Some thoughts I had during Knocked Up

Saw the trailer for Knocked Up a while back. “That looks funny,” I thought, in a big italicised thought bubble, “oh its from the creators of 40 Year-Old Virgin, that actually was quite funny, I must remember to go and see it.”

Dash forward several months and I meet the Ashurst sisters (a bit like the Mitford sisters except that they aren’t dead, there’s only two of them and the communist/fascist division isn’t quite so clearly defined) at the gleaming monument to modern cinematic entertainment known as the Leamington Apollo cinema.

In what seemed like the seven or eight hours that followed while we were watching the film a lot of thoughts crossed my mind, chiefly, “Oh dear, this isn’t very funny” then “Oh dear, this isn’t very good” and finally “Oh dear, this is total fucking shite”. Other ponderings also included:

“Is that a very loud phone or a very quiet nightclub?”

"That bloke looks like Dave in a curly wig"

“Ha ha, Martin Scorsese on cocaine – very good”

“Why is the woman down the front screaming with laughter, nothing that funny is going on, has she just received a particularly good text message?”

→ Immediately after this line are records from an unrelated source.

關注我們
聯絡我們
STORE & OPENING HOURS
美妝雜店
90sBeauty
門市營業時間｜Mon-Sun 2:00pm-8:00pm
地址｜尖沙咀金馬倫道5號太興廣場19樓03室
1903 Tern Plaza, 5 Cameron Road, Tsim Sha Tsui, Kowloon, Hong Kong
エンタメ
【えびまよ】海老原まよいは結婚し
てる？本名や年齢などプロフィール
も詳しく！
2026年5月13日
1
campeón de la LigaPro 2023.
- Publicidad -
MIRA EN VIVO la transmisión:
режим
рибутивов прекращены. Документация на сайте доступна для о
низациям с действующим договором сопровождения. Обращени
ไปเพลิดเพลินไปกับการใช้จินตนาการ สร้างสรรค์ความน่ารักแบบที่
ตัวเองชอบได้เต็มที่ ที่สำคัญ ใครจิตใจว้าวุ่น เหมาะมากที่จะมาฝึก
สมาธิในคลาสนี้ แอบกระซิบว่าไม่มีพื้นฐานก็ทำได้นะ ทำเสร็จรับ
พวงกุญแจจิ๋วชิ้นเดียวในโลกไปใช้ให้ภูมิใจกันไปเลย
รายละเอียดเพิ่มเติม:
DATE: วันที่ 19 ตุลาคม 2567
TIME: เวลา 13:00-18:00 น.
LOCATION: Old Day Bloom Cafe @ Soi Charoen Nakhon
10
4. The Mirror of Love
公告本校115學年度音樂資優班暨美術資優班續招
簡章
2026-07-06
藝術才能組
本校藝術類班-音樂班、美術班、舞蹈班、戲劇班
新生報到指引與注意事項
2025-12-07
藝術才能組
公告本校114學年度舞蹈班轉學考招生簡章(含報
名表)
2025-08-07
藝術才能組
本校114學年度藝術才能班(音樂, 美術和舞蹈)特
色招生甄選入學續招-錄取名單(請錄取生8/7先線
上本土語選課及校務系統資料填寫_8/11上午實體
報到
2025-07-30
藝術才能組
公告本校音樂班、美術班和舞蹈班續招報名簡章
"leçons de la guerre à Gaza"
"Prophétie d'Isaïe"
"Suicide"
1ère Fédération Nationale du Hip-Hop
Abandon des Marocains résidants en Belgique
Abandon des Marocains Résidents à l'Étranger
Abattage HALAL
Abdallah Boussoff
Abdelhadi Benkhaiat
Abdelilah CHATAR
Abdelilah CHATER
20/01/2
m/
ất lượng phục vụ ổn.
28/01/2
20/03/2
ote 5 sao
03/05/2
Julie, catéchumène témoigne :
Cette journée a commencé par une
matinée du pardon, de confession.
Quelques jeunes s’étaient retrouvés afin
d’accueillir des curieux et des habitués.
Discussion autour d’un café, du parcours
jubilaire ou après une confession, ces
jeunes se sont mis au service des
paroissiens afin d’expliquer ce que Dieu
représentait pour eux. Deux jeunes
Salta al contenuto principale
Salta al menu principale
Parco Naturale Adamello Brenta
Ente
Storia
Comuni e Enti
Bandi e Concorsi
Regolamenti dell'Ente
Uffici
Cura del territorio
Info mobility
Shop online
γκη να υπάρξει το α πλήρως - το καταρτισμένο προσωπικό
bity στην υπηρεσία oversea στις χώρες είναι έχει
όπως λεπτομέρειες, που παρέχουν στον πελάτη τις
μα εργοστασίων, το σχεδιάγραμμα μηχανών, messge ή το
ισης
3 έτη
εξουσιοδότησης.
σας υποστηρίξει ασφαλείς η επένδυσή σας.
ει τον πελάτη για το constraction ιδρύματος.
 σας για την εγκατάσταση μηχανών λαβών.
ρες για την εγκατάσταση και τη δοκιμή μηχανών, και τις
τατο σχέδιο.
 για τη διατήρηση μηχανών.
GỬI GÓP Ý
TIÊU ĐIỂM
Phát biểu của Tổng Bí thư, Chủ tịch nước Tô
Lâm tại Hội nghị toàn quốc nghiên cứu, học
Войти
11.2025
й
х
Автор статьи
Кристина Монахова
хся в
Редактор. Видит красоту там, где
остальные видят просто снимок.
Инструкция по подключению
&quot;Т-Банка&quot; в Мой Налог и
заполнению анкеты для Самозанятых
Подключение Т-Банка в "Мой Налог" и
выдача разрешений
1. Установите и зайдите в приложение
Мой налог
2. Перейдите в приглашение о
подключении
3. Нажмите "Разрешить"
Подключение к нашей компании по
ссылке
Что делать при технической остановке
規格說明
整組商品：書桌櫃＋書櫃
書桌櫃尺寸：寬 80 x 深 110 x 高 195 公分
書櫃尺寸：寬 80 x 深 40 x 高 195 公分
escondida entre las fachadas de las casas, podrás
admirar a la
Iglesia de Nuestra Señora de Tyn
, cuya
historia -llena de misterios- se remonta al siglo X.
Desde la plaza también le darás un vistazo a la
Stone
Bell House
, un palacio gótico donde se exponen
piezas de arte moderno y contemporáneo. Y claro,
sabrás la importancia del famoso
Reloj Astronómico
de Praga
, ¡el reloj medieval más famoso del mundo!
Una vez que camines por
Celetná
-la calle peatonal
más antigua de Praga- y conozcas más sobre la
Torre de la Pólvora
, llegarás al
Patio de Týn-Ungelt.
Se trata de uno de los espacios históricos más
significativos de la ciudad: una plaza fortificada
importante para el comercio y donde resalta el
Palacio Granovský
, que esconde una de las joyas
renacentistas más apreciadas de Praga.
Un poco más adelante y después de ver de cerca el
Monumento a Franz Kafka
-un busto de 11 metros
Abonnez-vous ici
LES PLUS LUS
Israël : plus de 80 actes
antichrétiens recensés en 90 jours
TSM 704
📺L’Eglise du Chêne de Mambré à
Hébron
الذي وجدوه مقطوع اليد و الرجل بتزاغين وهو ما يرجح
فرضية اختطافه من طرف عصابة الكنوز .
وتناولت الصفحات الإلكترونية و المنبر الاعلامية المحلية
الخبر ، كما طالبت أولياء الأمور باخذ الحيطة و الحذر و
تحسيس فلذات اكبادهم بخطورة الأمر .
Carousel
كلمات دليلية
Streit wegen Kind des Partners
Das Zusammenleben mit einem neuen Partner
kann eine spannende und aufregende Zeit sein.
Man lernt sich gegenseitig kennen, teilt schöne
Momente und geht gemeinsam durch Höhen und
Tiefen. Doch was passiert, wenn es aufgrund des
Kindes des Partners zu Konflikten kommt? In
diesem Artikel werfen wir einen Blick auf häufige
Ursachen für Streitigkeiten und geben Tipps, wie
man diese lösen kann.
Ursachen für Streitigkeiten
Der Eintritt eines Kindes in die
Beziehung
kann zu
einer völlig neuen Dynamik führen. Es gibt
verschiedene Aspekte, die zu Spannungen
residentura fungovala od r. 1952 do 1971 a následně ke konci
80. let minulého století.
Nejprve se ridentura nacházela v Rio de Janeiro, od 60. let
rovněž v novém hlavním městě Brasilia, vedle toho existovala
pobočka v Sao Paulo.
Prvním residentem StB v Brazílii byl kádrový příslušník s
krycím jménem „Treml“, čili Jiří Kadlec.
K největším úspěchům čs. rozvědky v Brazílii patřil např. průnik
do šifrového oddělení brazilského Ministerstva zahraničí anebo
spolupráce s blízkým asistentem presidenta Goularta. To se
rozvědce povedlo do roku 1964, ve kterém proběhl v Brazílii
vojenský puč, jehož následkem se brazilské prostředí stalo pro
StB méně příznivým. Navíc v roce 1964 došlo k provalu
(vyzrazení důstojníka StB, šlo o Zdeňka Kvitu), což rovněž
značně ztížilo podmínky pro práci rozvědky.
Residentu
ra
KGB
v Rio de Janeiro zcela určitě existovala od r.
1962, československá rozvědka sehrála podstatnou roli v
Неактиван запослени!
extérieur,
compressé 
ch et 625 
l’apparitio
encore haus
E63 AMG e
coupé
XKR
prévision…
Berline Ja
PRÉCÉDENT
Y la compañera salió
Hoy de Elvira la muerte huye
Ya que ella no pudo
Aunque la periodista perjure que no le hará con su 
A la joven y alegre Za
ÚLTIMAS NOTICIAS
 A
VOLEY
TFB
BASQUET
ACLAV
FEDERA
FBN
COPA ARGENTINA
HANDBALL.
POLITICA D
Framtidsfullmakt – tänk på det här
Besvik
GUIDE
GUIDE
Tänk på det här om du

“Oh no, its not going to go all pro-life is it?”

“This Seth Rogan bloke is more one note to than one of those little glockenspiels that they give to the kids who are particularly remedial at music that only have one note on them. He’s got some good t-shirts though.”

“Little kids saying ‘Penis’ truly is comic gold, much as it was in Kindergarten Cop”

“Jesus, this is actually a bit dull”

“If one of the main jokes/plot points in this film is about being obsessed with tits in films how come she’s kept her bra on all the time, even when she’s having sex. I don’t understand. Are they making a point? Oh hang on, I don’t care.”

“Harold Ramis is going to need a bit of work if they are planning on doing Ghostbusters 3”

“When is Paul Rudd going to start being in good films again?”

“Yeah, keep banging on about Spiderman 3 all the time, that’s not a nasty marketing tactic that will age about as well as the kid out of Diff’rent Strokes”

“The soundtrack to this film is so fucking twee that it makes the work of James Blunt sound like Napalm death”

“Worst tripping scene ever, worse than Easy Rider”

“Oh here we go, Steve Carrell’s appeared… Nope. That bit was strangely unfunny too”

“I’m definitely getting DVT here”

“Actually that joke from the bouncer about the midget was quite good”

“How the fuck has this dull chick flick with swearing and mild drug references got such good reviews? I’ve lost what little respect I had left for Empire magazine”

“I can’t take much more of this, if we have another assertive moment in a hospital corridor or a life lesson about growing up and being responsible I might have to set fire to myself, in a desperate bid provide some form of excitement”

“Oh fucking yes, baby pictures as the closing credits. Great.”